Too often we give up on the creation of justice and the eradication of injustice because it is hard – much harder than just walking through the world with blinders, or even worse, sitting under a tree canopy pretending the world doesn't lie just beyond the leaves. When we cannot see a solution, we turn our faces away and pretend that not knowing is equal to justice. In this, humans are like the walls of a house, insulating an insidious form of toxic mold just under the surface in our communities. Like Walk Disney World, we have built an elaborate system of tunnels and passageways so that guests into our space are never confronted as others remove trash under their feet. We do this until something happens that tosses us into the muck. Instead of seeking a plumber at the first sign of a clog, we wait until the entire sewer has backed into our collective basement. And when we do this, we fail at justice now and we fail to create pathways toward greater justice in the future. Glennon Doyle says something similar in Untamed. “Every philanthropist, if she is paying attention, eventually becomes an activist. If we do not, we risk becoming codependent with power – saving the system’s victims while the system collects the profits, then pats us on the head for her service. We’ve become injustice’s foot soldiers.


She continues. “In order to avoid being complicit with those upstream, we must become the people of And/Both. We must commit to pulling our brothers and sisters out of the river and also commit to going upstream to identify, confront, and hold accountable those who are pushing them in.”


So, what do you do when you have faced injustice and confronted your own role in its long legacy? Can you correct an injustice, or is it better to let past injustices stand and instead pledge to do better in the future? Is it ever too late for justice delayed to become a reality?


It is not an easy question to ask because history has shown that those who become hyper-focused on justice too often never see it achieved. Movements are like waves upon a shore, and each wave brings the whole ocean closer to highest tide, but each individual wave is driven by those still coming behind it. A movement toward justice will never be complete.

The truth of justice movements, however, is only one side of justice. What of individual justice, for a person wronged in a specific way? How many years after an occurrence of abuse, trauma, or neglect is it legitimate to stand and speak for those harmed? Can we center love and compassion in a way that truly heals? Poet Alice Walker confronted this question often in her work, and it is her answer in “The Mother of Trees” which speaks most to a heart seeking justice, describing it in the terms of the human desire to protect our children from the things we ourselves might have endured. (from Taking the Arrow Out of the Heart).

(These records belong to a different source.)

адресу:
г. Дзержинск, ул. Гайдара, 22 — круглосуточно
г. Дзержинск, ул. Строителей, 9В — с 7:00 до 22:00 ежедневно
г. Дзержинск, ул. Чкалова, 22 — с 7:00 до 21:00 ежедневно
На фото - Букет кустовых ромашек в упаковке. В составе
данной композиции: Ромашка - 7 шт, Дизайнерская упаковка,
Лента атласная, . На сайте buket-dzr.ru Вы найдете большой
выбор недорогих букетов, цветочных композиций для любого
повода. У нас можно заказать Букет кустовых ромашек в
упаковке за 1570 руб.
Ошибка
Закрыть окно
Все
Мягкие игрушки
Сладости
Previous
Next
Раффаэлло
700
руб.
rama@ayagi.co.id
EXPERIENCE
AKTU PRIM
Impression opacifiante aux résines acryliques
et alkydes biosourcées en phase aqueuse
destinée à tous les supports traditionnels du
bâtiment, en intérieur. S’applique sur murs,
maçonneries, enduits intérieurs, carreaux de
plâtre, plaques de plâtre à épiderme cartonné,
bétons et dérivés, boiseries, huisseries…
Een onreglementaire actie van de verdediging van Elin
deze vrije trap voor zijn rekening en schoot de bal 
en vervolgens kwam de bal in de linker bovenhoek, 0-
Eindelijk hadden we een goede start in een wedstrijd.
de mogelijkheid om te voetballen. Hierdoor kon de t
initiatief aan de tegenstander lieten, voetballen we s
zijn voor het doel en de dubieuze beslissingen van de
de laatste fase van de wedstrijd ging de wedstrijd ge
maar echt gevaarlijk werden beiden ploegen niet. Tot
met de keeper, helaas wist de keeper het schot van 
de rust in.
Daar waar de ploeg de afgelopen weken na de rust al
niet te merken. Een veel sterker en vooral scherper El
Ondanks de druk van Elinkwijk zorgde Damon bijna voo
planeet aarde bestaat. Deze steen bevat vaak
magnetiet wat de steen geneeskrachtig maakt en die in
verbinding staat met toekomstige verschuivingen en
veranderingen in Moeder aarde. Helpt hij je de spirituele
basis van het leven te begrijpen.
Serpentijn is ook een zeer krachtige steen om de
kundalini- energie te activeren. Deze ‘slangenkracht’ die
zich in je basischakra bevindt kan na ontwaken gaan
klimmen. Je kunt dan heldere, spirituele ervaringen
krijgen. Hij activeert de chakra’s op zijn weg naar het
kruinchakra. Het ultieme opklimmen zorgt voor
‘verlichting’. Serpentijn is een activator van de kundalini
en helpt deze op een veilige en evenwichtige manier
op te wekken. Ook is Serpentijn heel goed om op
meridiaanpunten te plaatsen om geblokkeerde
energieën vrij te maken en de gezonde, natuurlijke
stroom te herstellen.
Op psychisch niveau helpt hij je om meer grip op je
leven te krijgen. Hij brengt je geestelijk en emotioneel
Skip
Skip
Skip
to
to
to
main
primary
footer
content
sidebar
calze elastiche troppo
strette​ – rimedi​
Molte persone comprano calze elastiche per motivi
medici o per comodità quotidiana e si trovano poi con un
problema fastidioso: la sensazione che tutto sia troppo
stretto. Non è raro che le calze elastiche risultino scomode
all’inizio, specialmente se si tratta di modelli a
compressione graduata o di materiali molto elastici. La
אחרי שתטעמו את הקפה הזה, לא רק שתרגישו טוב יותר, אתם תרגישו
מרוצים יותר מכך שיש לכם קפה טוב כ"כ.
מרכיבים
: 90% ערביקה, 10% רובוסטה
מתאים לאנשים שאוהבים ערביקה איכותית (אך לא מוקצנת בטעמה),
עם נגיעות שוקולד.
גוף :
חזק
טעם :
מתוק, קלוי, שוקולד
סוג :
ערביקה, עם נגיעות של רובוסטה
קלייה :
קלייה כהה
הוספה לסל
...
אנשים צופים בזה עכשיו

“If I could be the mother of Wind I would blow all fear away from you. If I could be the mother of Water I would wash out the path that frightens you. If I were the mother of Trees I would plant my tallest children around your feet that you might climb beyond all danger. But alas, I am only a mother of humans whose magic powers have vanished since we allow our littlest ones to face injustice suffering & the unholiest of terrors alone.”


We might not be brave enough to confront injustice by ourselves, but in community we can create new truth. We can change the story so that poets look back someday and see the magic restored to humanity, and a just world reflecting hope.